Said nun is one of the many creepy and genuinely scary additions this movie has to offer, all of them executed so well by a true craftsman like Wan that even the weakest fright still sends a shiver down your spine. Being heavily reliant on practical effects like make-up, wires and set trickery makes it, much like the first film, very reminiscent of a classic 70s horror film (not least because both Conjuring films are both set in the same time period), something that Wan is clearly fond of and does his best to replicate with love here. However, he also brings in some of his own touches that make some scenes far more chilling and nightmarish to behold, leaving a lasting impact as a result. One such addition is of an entity known as the Crooked Man, which is brought to life by frequent horror film actor Javier Botet – best known for appearing as monsters in films like REC and Mama – who, through sheer physical performance and sharp attention to detail by the film’s editors, moves and feels like a stop-motion creature that even Ray Harryhausen would call terrifying. Another one compliments Wan’s tight and frankly great direction, in a one-shot scene where Ed tries to communicate with the evil spirit occupying Janet’s body, but while Ed is more in focus the “spirit” is extremely faded into the background and all we can hear is its sinister voice, blurring the lines between what’s real and what’s supernatural all the more. Every single scare this movie has to offer more often than not hits bullseye, and it’s thanks to a filmmaker who well and truly knows what the horror genre is all about.

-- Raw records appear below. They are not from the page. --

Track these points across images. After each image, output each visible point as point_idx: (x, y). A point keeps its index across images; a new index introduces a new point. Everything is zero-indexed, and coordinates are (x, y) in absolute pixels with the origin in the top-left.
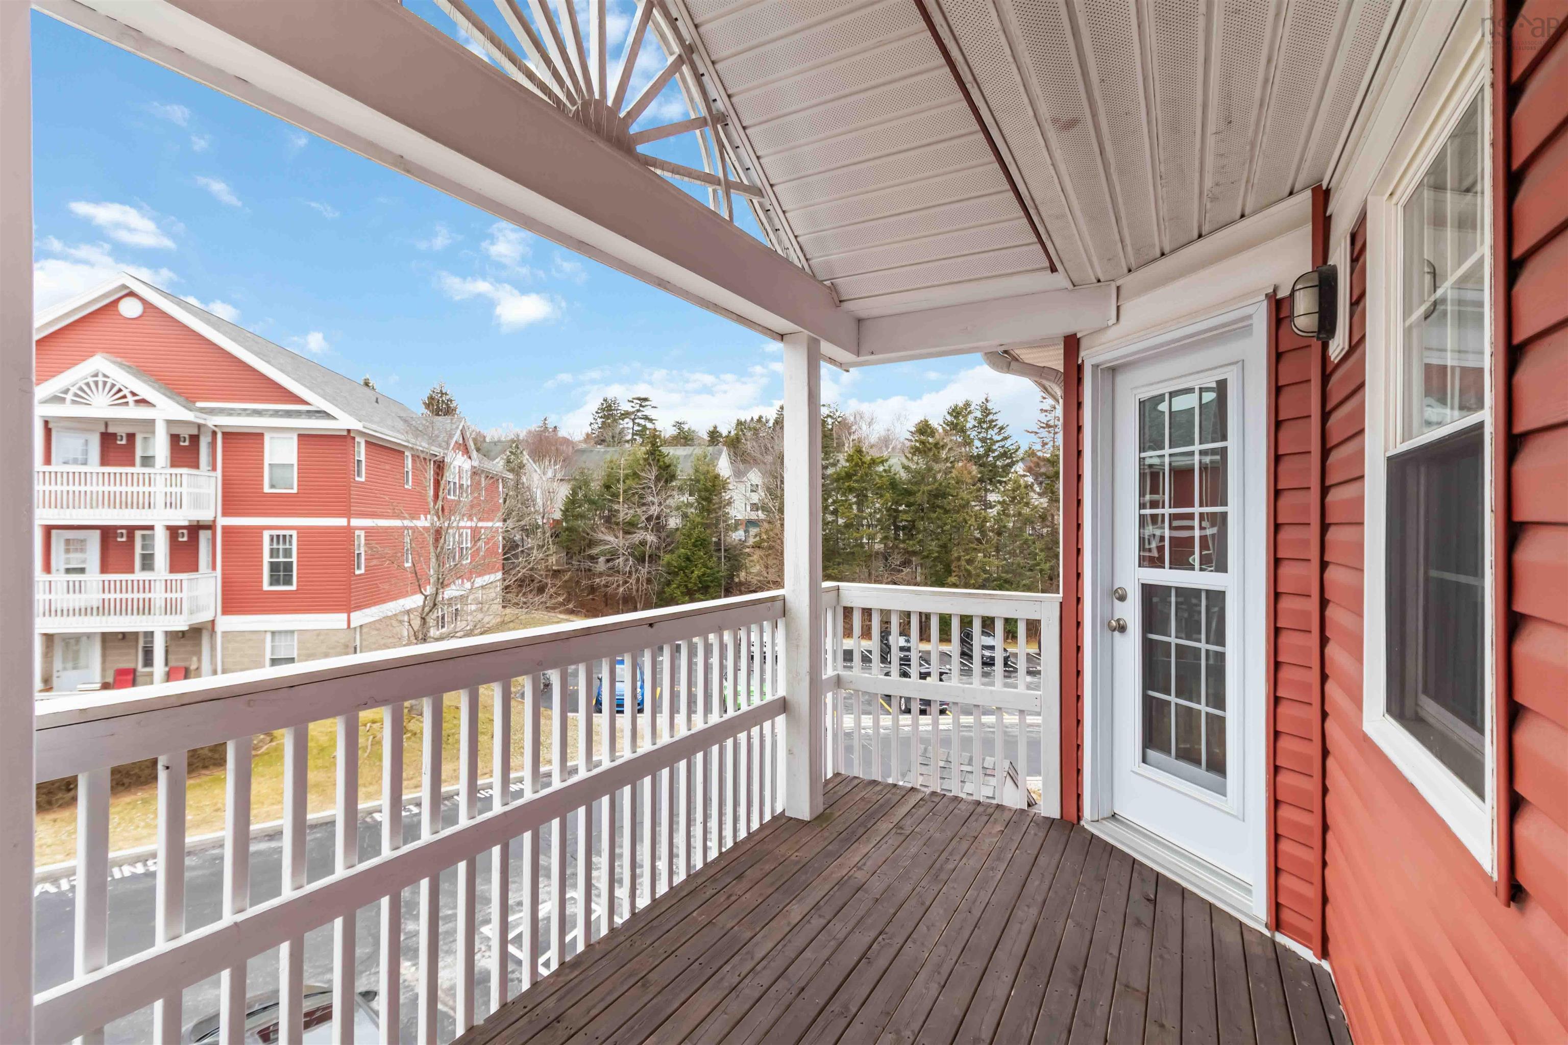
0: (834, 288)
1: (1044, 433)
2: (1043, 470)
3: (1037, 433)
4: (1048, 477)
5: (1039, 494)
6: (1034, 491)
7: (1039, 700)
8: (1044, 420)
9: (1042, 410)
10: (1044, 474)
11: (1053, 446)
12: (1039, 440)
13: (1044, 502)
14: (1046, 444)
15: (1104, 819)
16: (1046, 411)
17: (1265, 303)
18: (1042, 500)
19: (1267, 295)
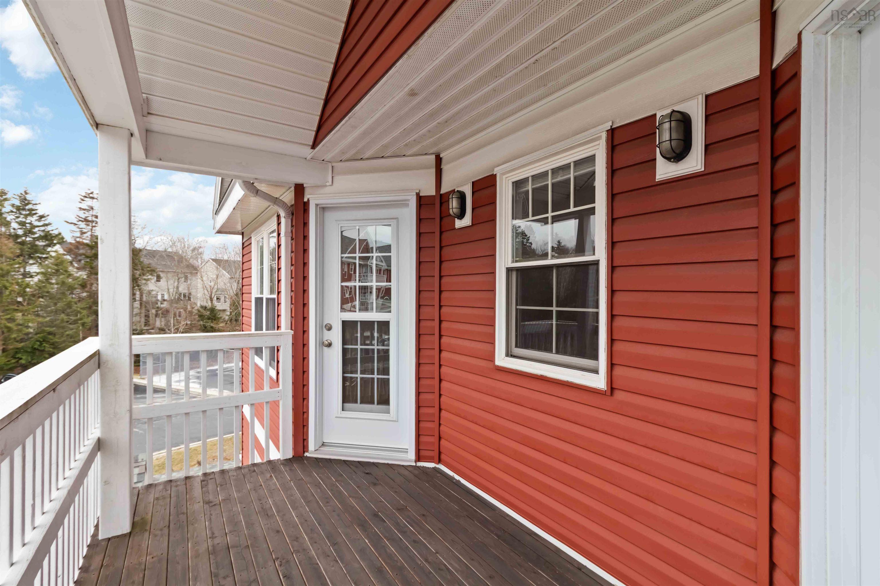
0: (147, 101)
1: (82, 225)
2: (81, 251)
3: (75, 224)
4: (87, 257)
5: (78, 268)
6: (74, 266)
7: (280, 393)
8: (83, 216)
9: (80, 208)
10: (84, 254)
11: (91, 235)
12: (78, 230)
13: (83, 274)
14: (85, 233)
15: (320, 447)
16: (84, 210)
17: (415, 196)
18: (80, 273)
19: (416, 193)
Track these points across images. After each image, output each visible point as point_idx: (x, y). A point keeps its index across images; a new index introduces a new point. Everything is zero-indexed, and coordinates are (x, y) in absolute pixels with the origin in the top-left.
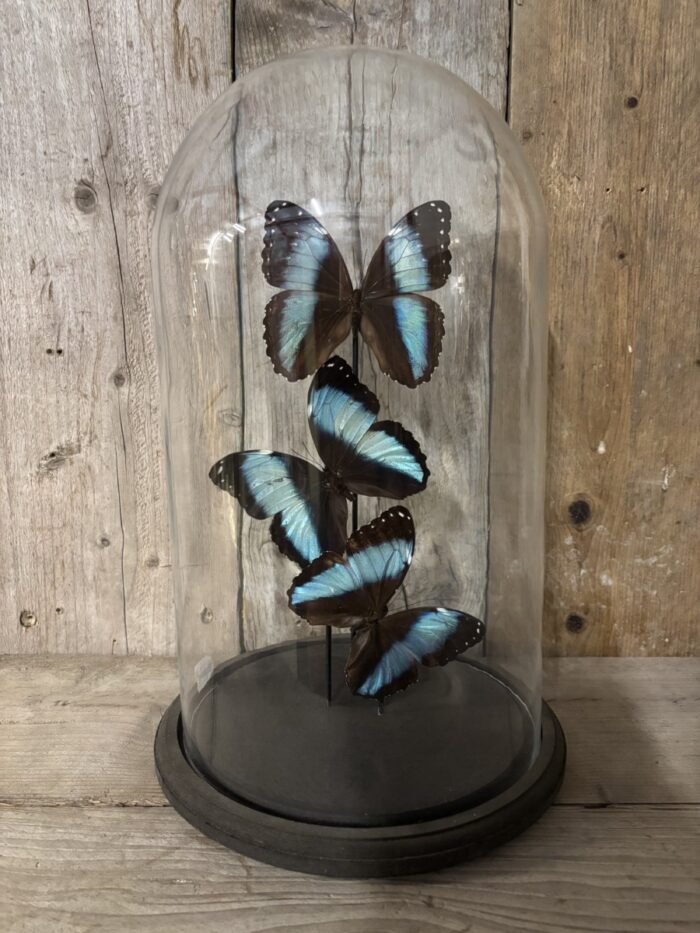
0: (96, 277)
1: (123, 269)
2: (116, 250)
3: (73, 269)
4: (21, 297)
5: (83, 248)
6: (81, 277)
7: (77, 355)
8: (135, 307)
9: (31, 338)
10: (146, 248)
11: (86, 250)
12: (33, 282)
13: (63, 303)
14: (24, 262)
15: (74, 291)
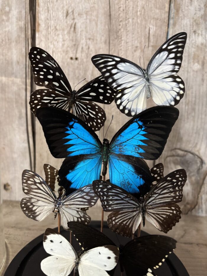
0: (97, 20)
1: (111, 16)
2: (109, 7)
3: (87, 16)
4: (60, 30)
5: (92, 6)
6: (90, 21)
7: (85, 60)
8: (116, 37)
9: (63, 51)
10: (125, 6)
11: (94, 7)
12: (67, 22)
13: (80, 34)
14: (63, 12)
15: (86, 28)
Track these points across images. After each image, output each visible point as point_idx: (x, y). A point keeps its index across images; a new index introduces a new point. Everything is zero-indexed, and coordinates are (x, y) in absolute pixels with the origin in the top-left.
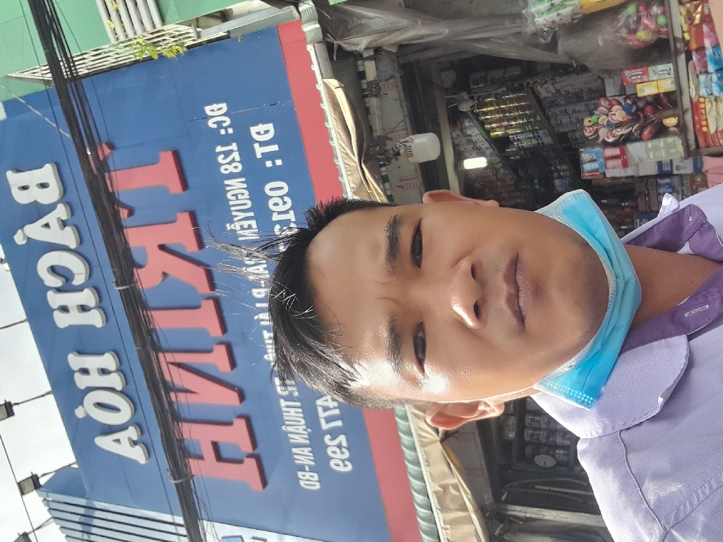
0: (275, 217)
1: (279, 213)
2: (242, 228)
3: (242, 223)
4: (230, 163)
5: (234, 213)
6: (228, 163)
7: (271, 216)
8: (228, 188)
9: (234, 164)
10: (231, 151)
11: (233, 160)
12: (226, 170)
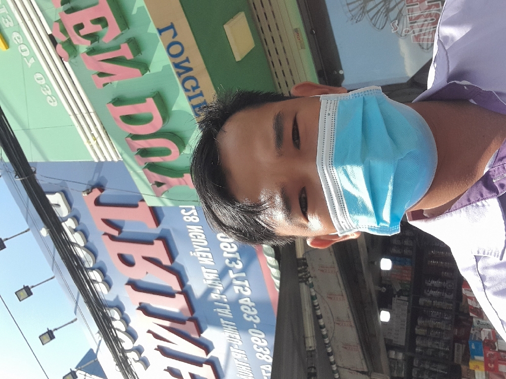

Looking back on it, The Conjuring 2 truly is a remarkable film; not only is it a horror sequel that is actually just as good as the original, not only does it actually manage to be incredibly scary with each and every attempt to frighten the audience working, not only does it focus on characters you actually care about, but it also perhaps represents the horror mini-Renaissance at its peak; and as long as there are filmmakers like James Wan out there who are willing to go the extra mile in order to deliver the goods, then we could be resting on top of that peak for quite some time.


The Conjuring 2 is a remarkable horror sequel that manages to be just as good as the first, with director James Wan presenting scares that are genuinely effective and characters you truly care about, just like a good horror film should do.